All of these problems are stolen from CodingBat. Write function signatures as well as the actual function.
Make sure to write a list of test cases so you have thought through what every part of the problem description means before you start coding.
(makeLast
): Given a list of Int
, return a new list twice the
length of the original. The last element of the result is
the same as the last element of the original list, and every
other element is 0.
(swapEnds
) Given a list, return a new list with the first and last elements
exchanged.
(unluckyOne
) Say that a 1 immediately followed by a 3 in a list
is an “unlucky” 1. Return true if the given list contains an
unlucky 1 in the first 2 or last 2 positions in the list.

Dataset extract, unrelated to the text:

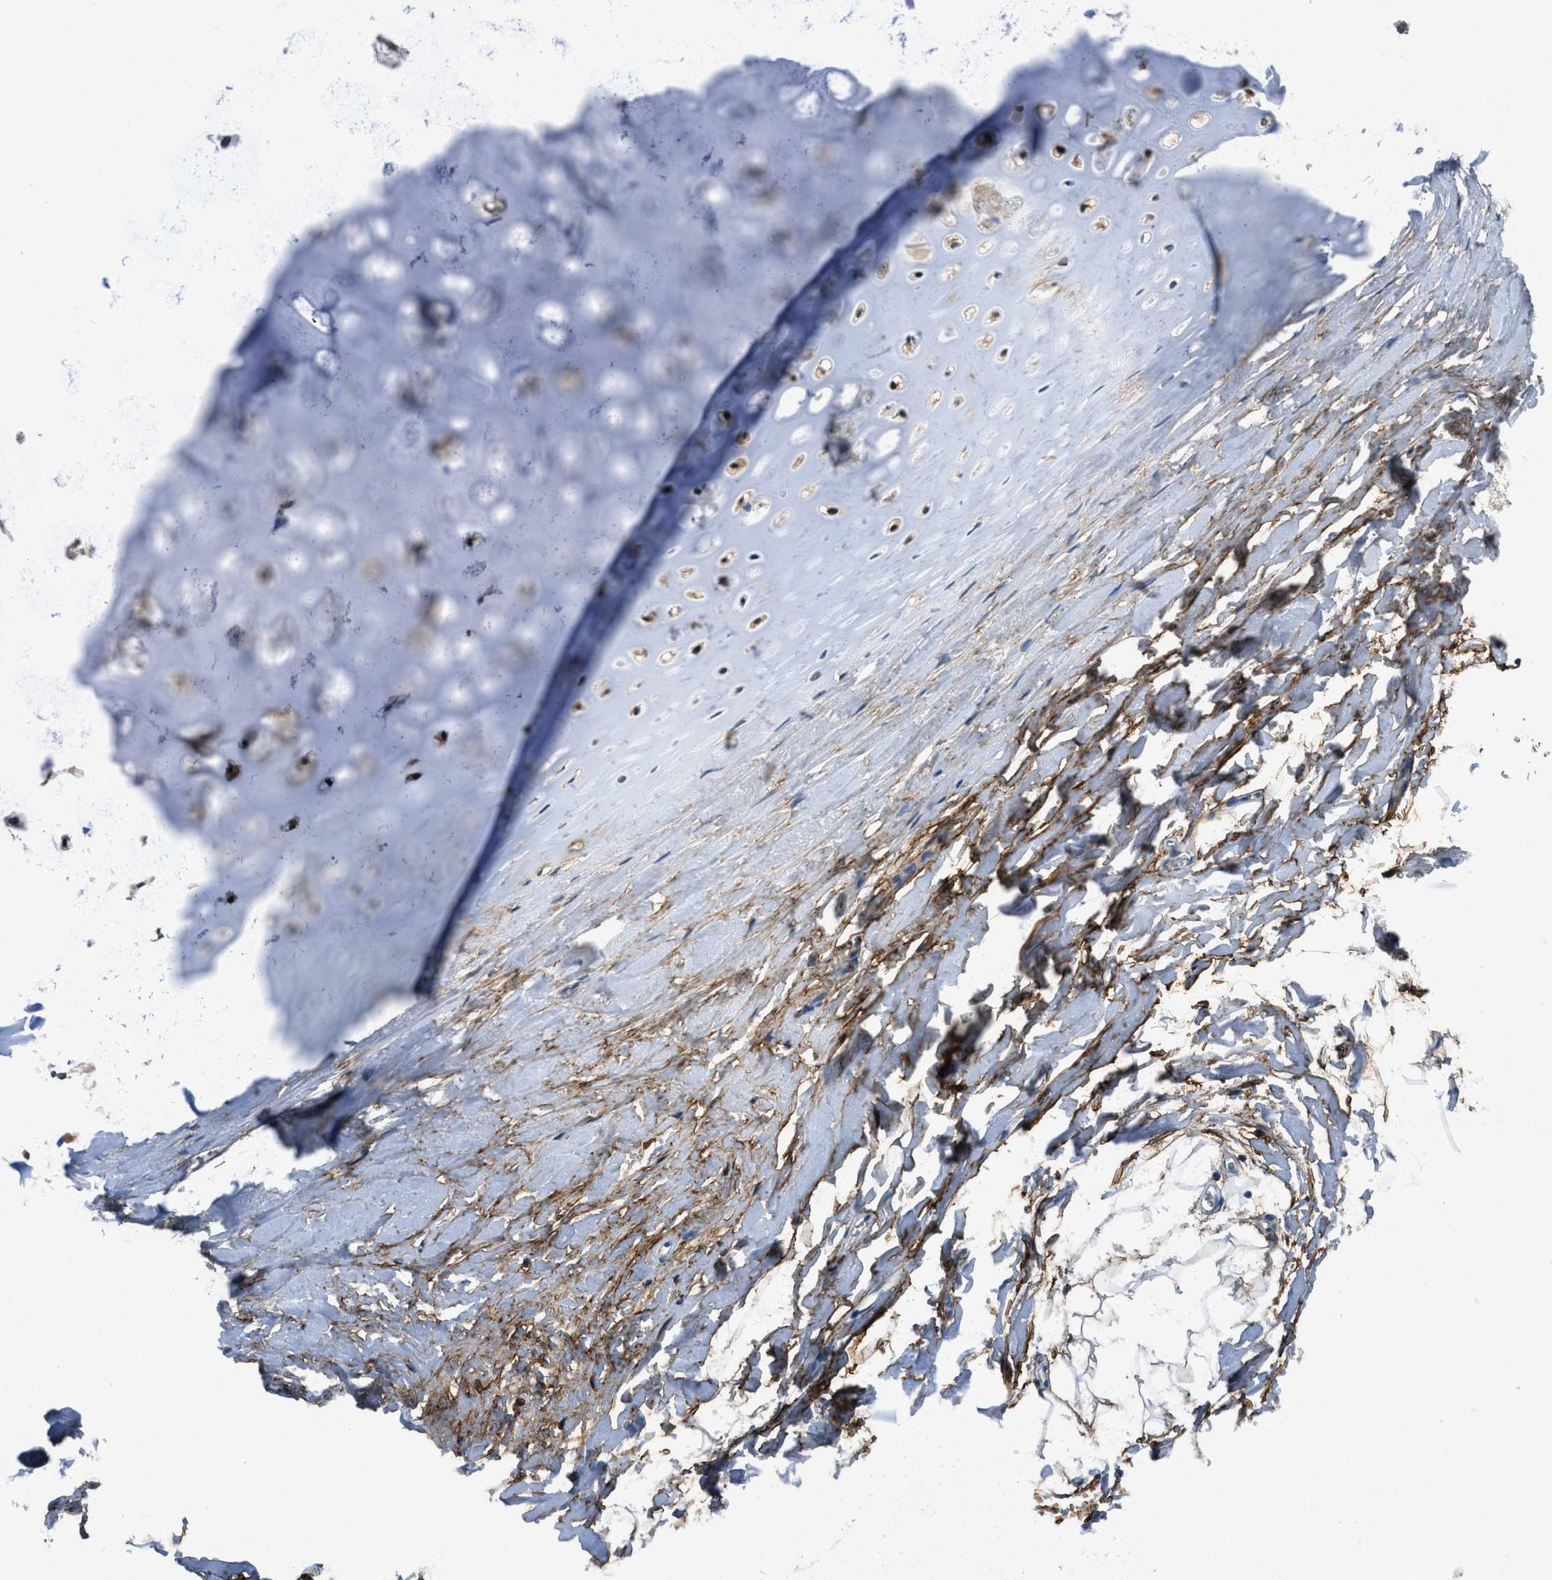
{"staining": {"intensity": "moderate", "quantity": ">75%", "location": "cytoplasmic/membranous"}, "tissue": "adipose tissue", "cell_type": "Adipocytes", "image_type": "normal", "snomed": [{"axis": "morphology", "description": "Normal tissue, NOS"}, {"axis": "topography", "description": "Cartilage tissue"}, {"axis": "topography", "description": "Bronchus"}], "caption": "Adipocytes demonstrate moderate cytoplasmic/membranous staining in about >75% of cells in benign adipose tissue. The staining is performed using DAB brown chromogen to label protein expression. The nuclei are counter-stained blue using hematoxylin.", "gene": "FBN1", "patient": {"sex": "female", "age": 53}}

withoutDoubles:: Int -> Int -> Bool -> Int
. The first two inputs
represent rolls of six-sided dice ([1..6]). Return the sum of the
inputs. If the boolean is true, if the dice show the same value,
increment one die to the next value, wrapping around to a 1 if the
value was a six.
(teenSum
) Given 2 ints, return their sum. However, “teen” values
in the range 13..19 inclusive, are extra lucky. So if either value
is a teen, just return 19.
(teaParty
) We are having a party with amounts of tea and
candy. Return the int outcome of the party encoded as 0=bad,
1=good, or 2=great. A party is good (1) if both tea and candy are
at least 5. However, if either tea or candy is at least double the
amount of the other one, the party is great (2). However, in all
cases, if either tea or candy is less than 5, the party is always
bad (0).
(xyBalance
) We’ll say that a String is xy-balanced if for all the ‘x’ chars in the string, there exists a ‘y’ char somewhere later in the string. So “xxy” is balanced, but “xyx” is not. One ‘y’ can balance multiple ‘x’s. Return true if the given string is xy-balanced.
(unluckyOne2
) Continuing the unluckyOne
problem, return true if a
list contains an unlucky 1 in any position.